At the same time, Russia is worried that an eventual increase in Iraqi oil production could drive prices down.

Perhaps even more worrisome for President Vladimir V. Putin is that if the United States secures a private gas pump in Iraq, he might be denied the energy cooperation on which he has placed his hopes for a new relationship with Washington and the West.

So Russia finds itself in a conundrum, opposed to a war that could undermine its best claim to serious global influence, but aware that it cannot sustain a long and serious disagreement with Washington over an issue like Saddam Hussein's future that the United States considers critical.
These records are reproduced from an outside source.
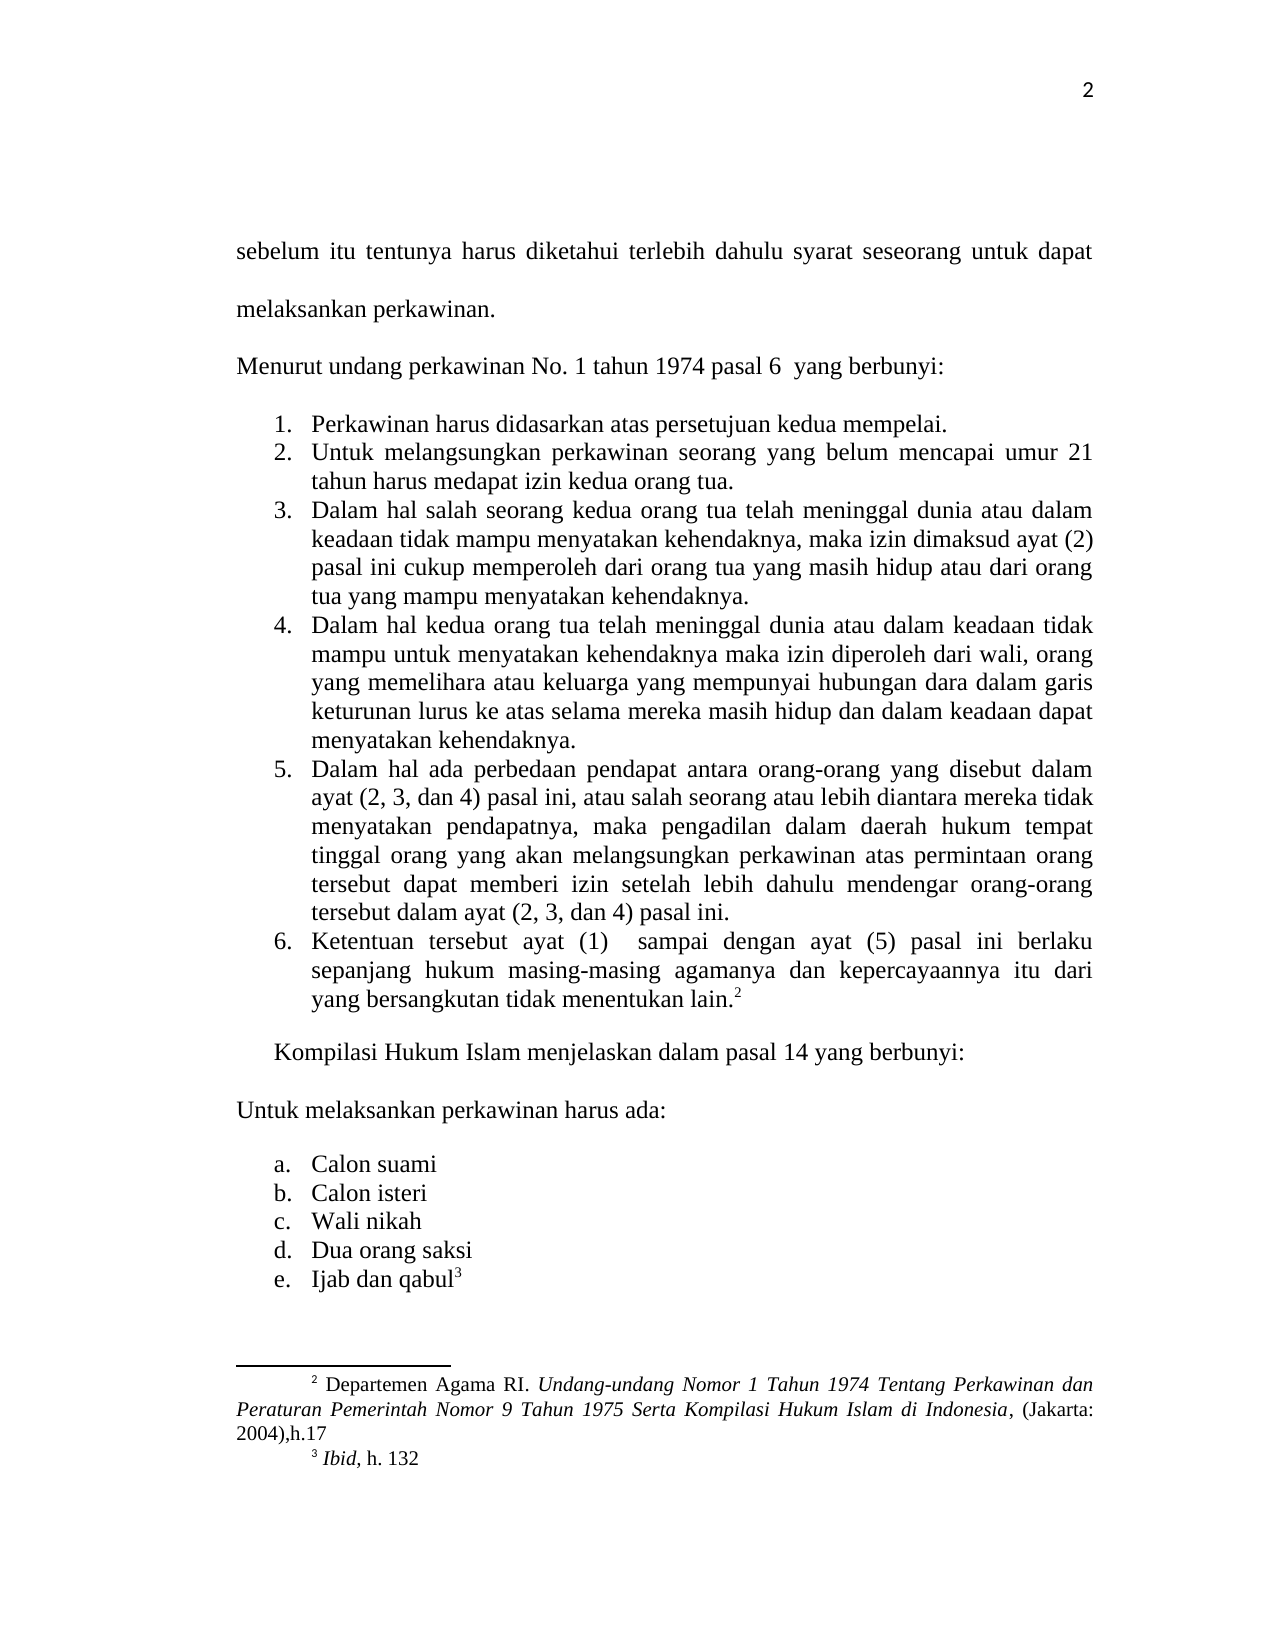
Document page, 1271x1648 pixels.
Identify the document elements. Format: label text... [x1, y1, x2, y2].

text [236, 236, 1094, 322]
text Kompilasi Hukum Islam menjelaskan dalam pasal 14 yang berbunyi: [274, 1037, 1094, 1066]
list Dalam hal kedua orang tua telah meninggal dunia atau dalam keadaan tidak mampu untuk menyatakan kehendaknya maka izin diperoleh dari wali, orang yang memelihara atau keluarga yang mempunyai hubungan dara dalam garis keturunan lurus ke atas selama mereka masih hidup dan dalam keadaan dapat menyatakan kehendaknya. [274, 610, 1094, 754]
list Dua orang saksi [274, 1235, 1094, 1264]
list Dalam hal ada perbedaan pendapat antara orang-orang yang disebut dalam ayat (2, 3, dan 4) pasal ini, atau salah seorang atau lebih diantara mereka tidak menyatakan pendapatnya, maka pengadilan dalam daerah hukum tempat tinggal orang yang akan melangsungkan perkawinan atas permintaan orang tersebut dapat memberi izin setelah lebih dahulu mendengar orang-orang tersebut dalam ayat (2, 3, dan 4) pasal ini. [274, 754, 1094, 926]
list Dalam hal salah seorang kedua orang tua telah meninggal dunia atau dalam keadaan tidak mampu menyatakan kehendaknya, maka izin dimaksud ayat (2) pasal ini cukup memperoleh dari orang tua yang masih hidup atau dari orang tua yang mampu menyatakan kehendaknya. [274, 495, 1094, 610]
list Untuk melangsungkan perkawinan seorang yang belum mencapai umur 21 tahun harus medapat izin kedua orang tua. [274, 437, 1094, 495]
list Perkawinan harus didasarkan atas persetujuan kedua mempelai. [274, 409, 1094, 437]
text Menurut undang perkawinan No. 1 tahun 1974 pasal 6 yang berbunyi: [236, 351, 1094, 380]
text Untuk melaksankan perkawinan harus ada: [236, 1095, 1094, 1124]
list Calon isteri [274, 1178, 1094, 1206]
list Ijab dan qabul [274, 1264, 1094, 1293]
list Wali nikah [274, 1206, 1094, 1235]
list Ketentuan tersebut ayat (1) sampai dengan ayat (5) pasal ini berlaku sepanjang hukum masing-masing agamanya dan kepercayaannya itu dari yang bersangkutan tidak menentukan lain. [274, 926, 1094, 1012]
list Calon suami [274, 1149, 1094, 1178]
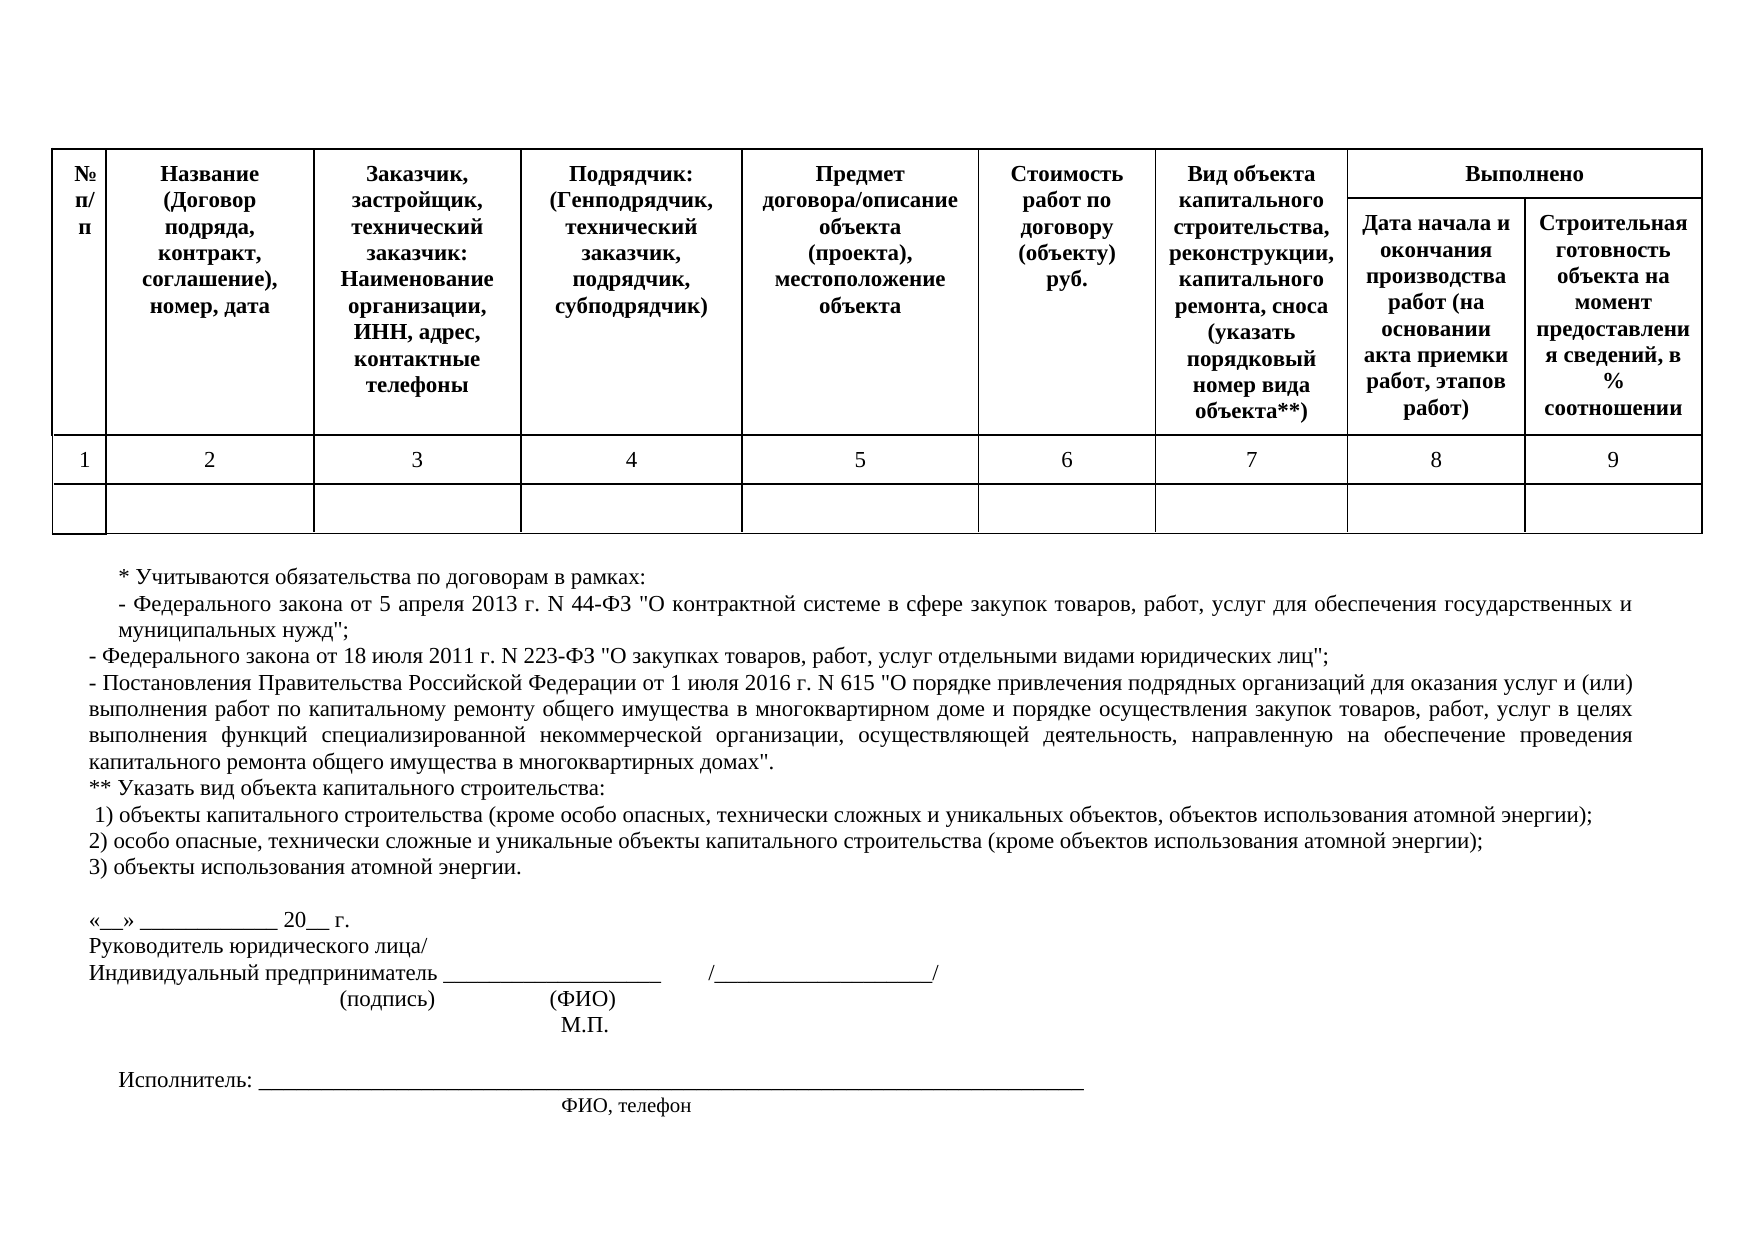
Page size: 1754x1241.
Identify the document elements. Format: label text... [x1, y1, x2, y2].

text (подпись) (ФИО) [88, 985, 1636, 1011]
text - Постановления Правительства Российской Федерации от 1 июля 2016 г. N 615 "О порядке привлечения подрядных организаций для оказания услуг и (или) выполнения работ по капитальному ремонту общего имущества в многоквартирном доме и порядке осуществления закупок товаров, работ, услуг в целях выполнения функций специализированной некоммерческой организации, осуществляющей деятельность, направленную на обеспечение проведения капитального ремонта общего имущества в многоквартирных домах". [88, 669, 1636, 774]
text 2) особо опасные, технически сложные и уникальные объекты капитального строительства (кроме объектов использования атомной энергии); [88, 827, 1636, 853]
table_cell [53, 484, 105, 533]
table_cell Дата начала и окончания производства работ (на основании акта приемки работ, этапов работ) [1348, 199, 1524, 434]
text М.П. [118, 1011, 1636, 1038]
table_cell [521, 485, 742, 533]
text 3) объекты использования атомной энергии. [88, 853, 1636, 880]
table_header Вид объекта капитального строительства, реконструкции, капитального ремонта, сноса (указать порядковый номер вида объекта**) [1156, 150, 1347, 434]
table_cell [314, 485, 521, 533]
text «__» ____________ 20__ г. [88, 906, 1636, 932]
table_cell [1525, 485, 1701, 533]
text - Федерального закона от 18 июля 2011 г. N 223-ФЗ "О закупках товаров, работ, услуг отдельными видами юридических лиц"; [88, 642, 1636, 669]
text ФИО, телефон [118, 1093, 1636, 1117]
text Руководитель юридического лица/ [88, 932, 1636, 959]
text Исполнитель: __________________________________________________________________ [118, 1064, 1636, 1093]
table_cell [1348, 485, 1524, 533]
table_header Стоимость работ по договору (объекту) руб. [979, 150, 1155, 434]
text Индивидуальный предприниматель ___________________ /___________________/ [88, 959, 1636, 985]
table_cell 9 [1526, 436, 1701, 483]
table_cell 8 [1348, 436, 1524, 483]
text ** Указать вид объекта капитального строительства: [88, 774, 1636, 801]
text - Федерального закона от 5 апреля 2013 г. N 44-ФЗ "О контрактной системе в сфере закупок товаров, работ, услуг для обеспечения государственных и муниципальных нужд"; [118, 590, 1636, 642]
table_header Название (Договор подряда, контракт, соглашение), номер, дата [107, 150, 313, 434]
table_cell 7 [1156, 436, 1347, 483]
table_cell [1155, 485, 1347, 533]
table_header Подрядчик: (Генподрядчик, технический заказчик, подрядчик, субподрядчик) [522, 150, 741, 434]
table_cell 4 [522, 436, 741, 483]
table_header № п/п [53, 150, 105, 434]
table_cell Строительная готовность объекта на момент предоставления сведений, в % соотношении [1526, 199, 1701, 434]
table_header Заказчик, застройщик, технический заказчик: Наименование организации, ИНН, адрес, контактные телефоны [315, 150, 520, 434]
table_cell [742, 485, 978, 533]
table_header Предмет договора/описание объекта (проекта), местоположение объекта [743, 150, 978, 434]
table_cell 6 [979, 436, 1155, 483]
table_cell [978, 485, 1155, 533]
table_cell 5 [743, 436, 978, 483]
table_cell [107, 485, 314, 533]
table_cell 3 [315, 436, 520, 483]
table_header Выполнено [1348, 150, 1701, 197]
text * Учитываются обязательства по договорам в рамках: [118, 563, 1636, 590]
text 1) объекты капитального строительства (кроме особо опасных, технически сложных и уникальных объектов, объектов использования атомной энергии); [88, 801, 1636, 827]
table_cell 1 [53, 435, 105, 483]
table_cell 2 [107, 436, 313, 483]
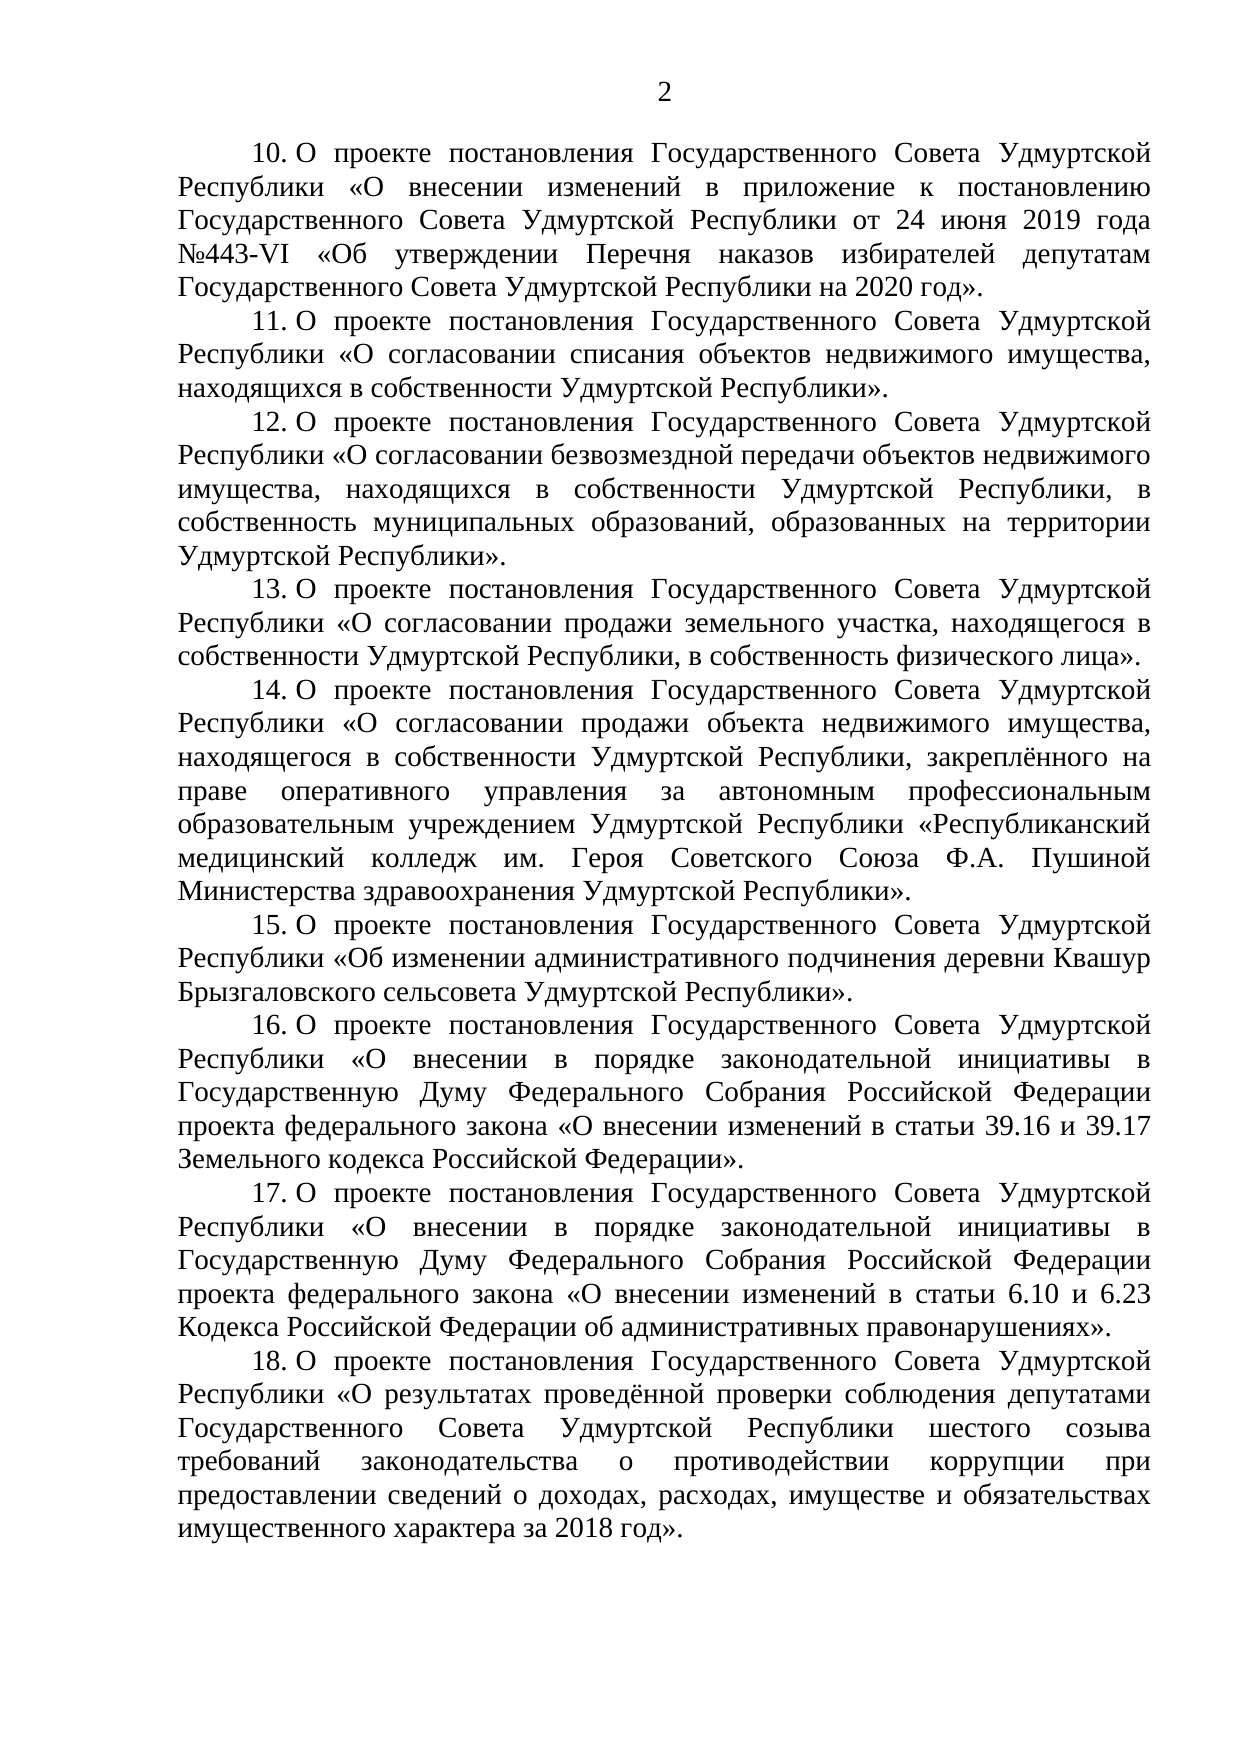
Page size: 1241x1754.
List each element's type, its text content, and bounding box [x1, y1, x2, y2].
"Iraq opens up everything the Russians have agonized over in the past 10 years," said Toby T. Gati, who served as a special assistant to President Bill Clinton for Russia and is now a senior adviser with the Washington law firm Akin, Gump, Strauss, Hauer & Feld. "It raises a question in their minds about American intentions, about which they can do little."

"So the real issue," Ms. Gati continued, "is American power - how do countries safeguard their interests in a unipolar world, where Washington's attitude is that what's good for America is good for the world?"

Similar questions over American intentions can be heard in Paris, Riyadh and many other capitals. Youssef M. Ibrahim, a senior fellow at the Council on Foreign Relations, said some countries - like Saudi Arabia - might start looking for ways to block what they perceive as an American threat in Iraq.

"The Saudis are saying to themselves, the Americans are going to invade Iraq and turn it into their private pumping station," Mr. Ibrahim said. "So what can they do? One, they can wait three years and see, or two, they can wage a war right now. The only war they can wage is to open all the valves." That, he said, would drive many competitors out of business by dropping prices precipitously.

But for the Saudis, as for the Russians - and the French, who also have a longstanding relationship with Iraq - the risk of ending up on the wrong side of Washington and of whatever government it supports in Iraq ultimately leaves no real alternative but to fall in line behind the United States. So their tactic, at the United Nations and other forums, is to do what they can to impress their national interests on Washington, and to press as hard as they can for Washington not to go it alone.

"So it is about oil, about what the Middle East looks like after Saddam, which is about which countries get to play," Ms. Gati said.

For now, the fear in foreign capitals is that those who do not back Washington will not get to play.

As for the rest, Mr. Fleischer probably was as good a guide as any when he said, "I think that it's impossible for anybody to speculate about anything and everything that could possibly happen under any military scenario."

The next sign may come in early December, when the State Department will hold meetings with the Iraqi opposition on the future of their oil.